Surface terminations of two-dimensional materials should have a strong influence on the nonlinear optical (NLO) properties, but the relationship between surface terminations and NLO properties has not yet been reported. In this work, switching the NLO properties of MXenes (Ti 3 C 2 T x ) via "surface terminations modulation" is explored. The surface terminations of Ti 3 C 2 T x are modulated by electrochemical treatment, resulting in different states ( viz ., Ti 3 C 2 T x (pristine), Ti 3 C 2 T x (═O rich), and Ti 3 C 2 T x (-OH rich)). The sign and magnitude of the effective NLO absorption coefficient (β eff ) change with the surface terminations. Ti 3 C 2 T x (═O rich) shows a relatively large saturable absorption (SA) with laser excitation at 515 nm (β eff = -1020 ± 136.2 cm GW -1 ), while reverse saturable absorption (RSA) is found in Ti 3 C 2 T x (pristine) and Ti 3 C 2 T x (-OH rich). The RSA of Ti 3 C 2 T x (pristine) and Ti 3 C 2 T x (-OH rich) is attributed to excited-state absorption, while the SA of Ti 3 C 2 T x (═O rich) is associated with Pauli blocking.
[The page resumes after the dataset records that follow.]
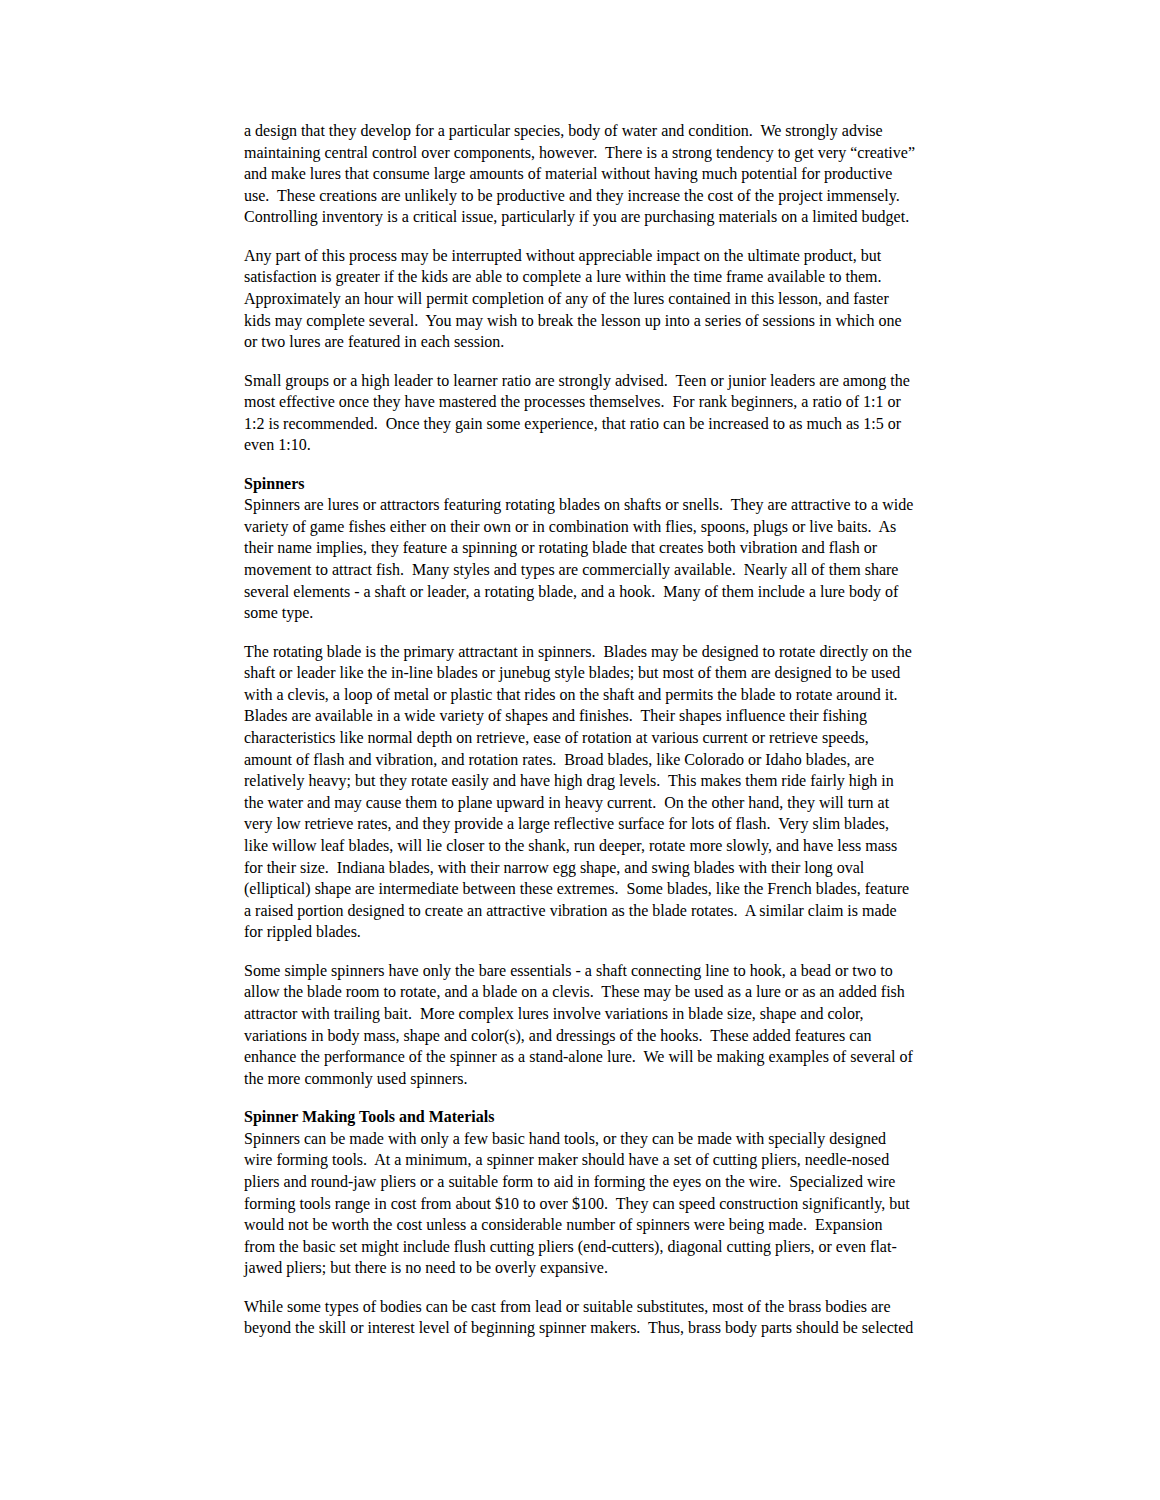a design that they develop for a particular species, body of water and condition. We strongly advise maintaining central control over components, however. There is a strong tendency to get very “creative” and make lures that consume large amounts of material without having much potential for productive use. These creations are unlikely to be productive and they increase the cost of the project immensely. Controlling inventory is a critical issue, particularly if you are purchasing materials on a limited budget.
Any part of this process may be interrupted without appreciable impact on the ultimate product, but satisfaction is greater if the kids are able to complete a lure within the time frame available to them. Approximately an hour will permit completion of any of the lures contained in this lesson, and faster kids may complete several. You may wish to break the lesson up into a series of sessions in which one or two lures are featured in each session.
Small groups or a high leader to learner ratio are strongly advised. Teen or junior leaders are among the most effective once they have mastered the processes themselves. For rank beginners, a ratio of 1:1 or 1:2 is recommended. Once they gain some experience, that ratio can be increased to as much as 1:5 or even 1:10.
Spinners
Spinners are lures or attractors featuring rotating blades on shafts or snells. They are attractive to a wide variety of game fishes either on their own or in combination with flies, spoons, plugs or live baits. As their name implies, they feature a spinning or rotating blade that creates both vibration and flash or movement to attract fish. Many styles and types are commercially available. Nearly all of them share several elements - a shaft or leader, a rotating blade, and a hook. Many of them include a lure body of some type.
The rotating blade is the primary attractant in spinners. Blades may be designed to rotate directly on the shaft or leader like the in-line blades or junebug style blades; but most of them are designed to be used with a clevis, a loop of metal or plastic that rides on the shaft and permits the blade to rotate around it. Blades are available in a wide variety of shapes and finishes. Their shapes influence their fishing characteristics like normal depth on retrieve, ease of rotation at various current or retrieve speeds, amount of flash and vibration, and rotation rates. Broad blades, like Colorado or Idaho blades, are relatively heavy; but they rotate easily and have high drag levels. This makes them ride fairly high in the water and may cause them to plane upward in heavy current. On the other hand, they will turn at very low retrieve rates, and they provide a large reflective surface for lots of flash. Very slim blades, like willow leaf blades, will lie closer to the shank, run deeper, rotate more slowly, and have less mass for their size. Indiana blades, with their narrow egg shape, and swing blades with their long oval (elliptical) shape are intermediate between these extremes. Some blades, like the French blades, feature a raised portion designed to create an attractive vibration as the blade rotates. A similar claim is made for rippled blades.
Some simple spinners have only the bare essentials - a shaft connecting line to hook, a bead or two to allow the blade room to rotate, and a blade on a clevis. These may be used as a lure or as an added fish attractor with trailing bait. More complex lures involve variations in blade size, shape and color, variations in body mass, shape and color(s), and dressings of the hooks. These added features can enhance the performance of the spinner as a stand-alone lure. We will be making examples of several of the more commonly used spinners.
Spinner Making Tools and Materials
Spinners can be made with only a few basic hand tools, or they can be made with specially designed wire forming tools. At a minimum, a spinner maker should have a set of cutting pliers, needle-nosed pliers and round-jaw pliers or a suitable form to aid in forming the eyes on the wire. Specialized wire forming tools range in cost from about $10 to over $100. They can speed construction significantly, but would not be worth the cost unless a considerable number of spinners were being made. Expansion from the basic set might include flush cutting pliers (end-cutters), diagonal cutting pliers, or even flat-jawed pliers; but there is no need to be overly expansive.
While some types of bodies can be cast from lead or suitable substitutes, most of the brass bodies are beyond the skill or interest level of beginning spinner makers. Thus, brass body parts should be selected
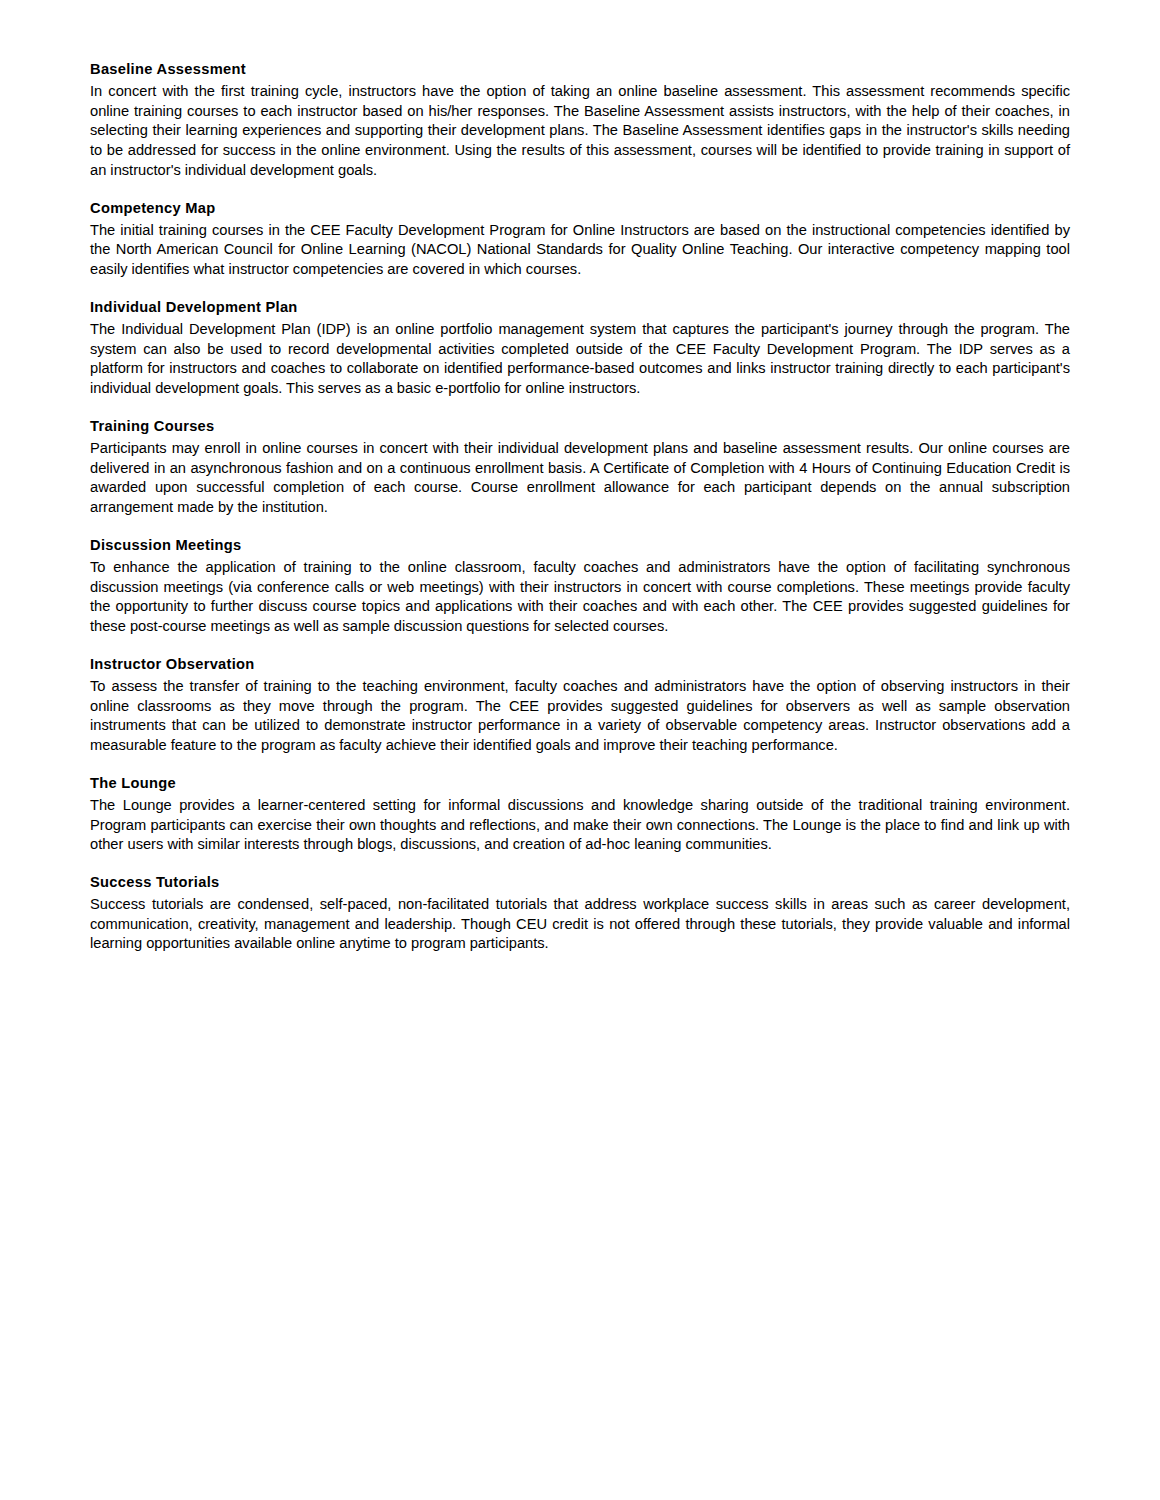Baseline Assessment
In concert with the first training cycle, instructors have the option of taking an online baseline assessment. This assessment recommends specific online training courses to each instructor based on his/her responses. The Baseline Assessment assists instructors, with the help of their coaches, in selecting their learning experiences and supporting their development plans. The Baseline Assessment identifies gaps in the instructor's skills needing to be addressed for success in the online environment. Using the results of this assessment, courses will be identified to provide training in support of an instructor's individual development goals.
Competency Map
The initial training courses in the CEE Faculty Development Program for Online Instructors are based on the instructional competencies identified by the North American Council for Online Learning (NACOL) National Standards for Quality Online Teaching. Our interactive competency mapping tool easily identifies what instructor competencies are covered in which courses.
Individual Development Plan
The Individual Development Plan (IDP) is an online portfolio management system that captures the participant's journey through the program. The system can also be used to record developmental activities completed outside of the CEE Faculty Development Program. The IDP serves as a platform for instructors and coaches to collaborate on identified performance-based outcomes and links instructor training directly to each participant's individual development goals. This serves as a basic e-portfolio for online instructors.
Training Courses
Participants may enroll in online courses in concert with their individual development plans and baseline assessment results. Our online courses are delivered in an asynchronous fashion and on a continuous enrollment basis. A Certificate of Completion with 4 Hours of Continuing Education Credit is awarded upon successful completion of each course. Course enrollment allowance for each participant depends on the annual subscription arrangement made by the institution.
Discussion Meetings
To enhance the application of training to the online classroom, faculty coaches and administrators have the option of facilitating synchronous discussion meetings (via conference calls or web meetings) with their instructors in concert with course completions. These meetings provide faculty the opportunity to further discuss course topics and applications with their coaches and with each other. The CEE provides suggested guidelines for these post-course meetings as well as sample discussion questions for selected courses.
Instructor Observation
To assess the transfer of training to the teaching environment, faculty coaches and administrators have the option of observing instructors in their online classrooms as they move through the program. The CEE provides suggested guidelines for observers as well as sample observation instruments that can be utilized to demonstrate instructor performance in a variety of observable competency areas. Instructor observations add a measurable feature to the program as faculty achieve their identified goals and improve their teaching performance.
The Lounge
The Lounge provides a learner-centered setting for informal discussions and knowledge sharing outside of the traditional training environment. Program participants can exercise their own thoughts and reflections, and make their own connections. The Lounge is the place to find and link up with other users with similar interests through blogs, discussions, and creation of ad-hoc leaning communities.
Success Tutorials
Success tutorials are condensed, self-paced, non-facilitated tutorials that address workplace success skills in areas such as career development, communication, creativity, management and leadership. Though CEU credit is not offered through these tutorials, they provide valuable and informal learning opportunities available online anytime to program participants.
With laser excitation at 800 nm, the β eff of Ti 3 C 2 T x (-OH rich) is 113 ± 3.2 cm GW -1 , 1.68 times that of Ti 3 C 2 T x (pristine); the RSA is caused by photon-induced absorption. Our results reveal a correlation between surface terminations and NLO properties, highlighting the potential of MXenes in photoelectronics.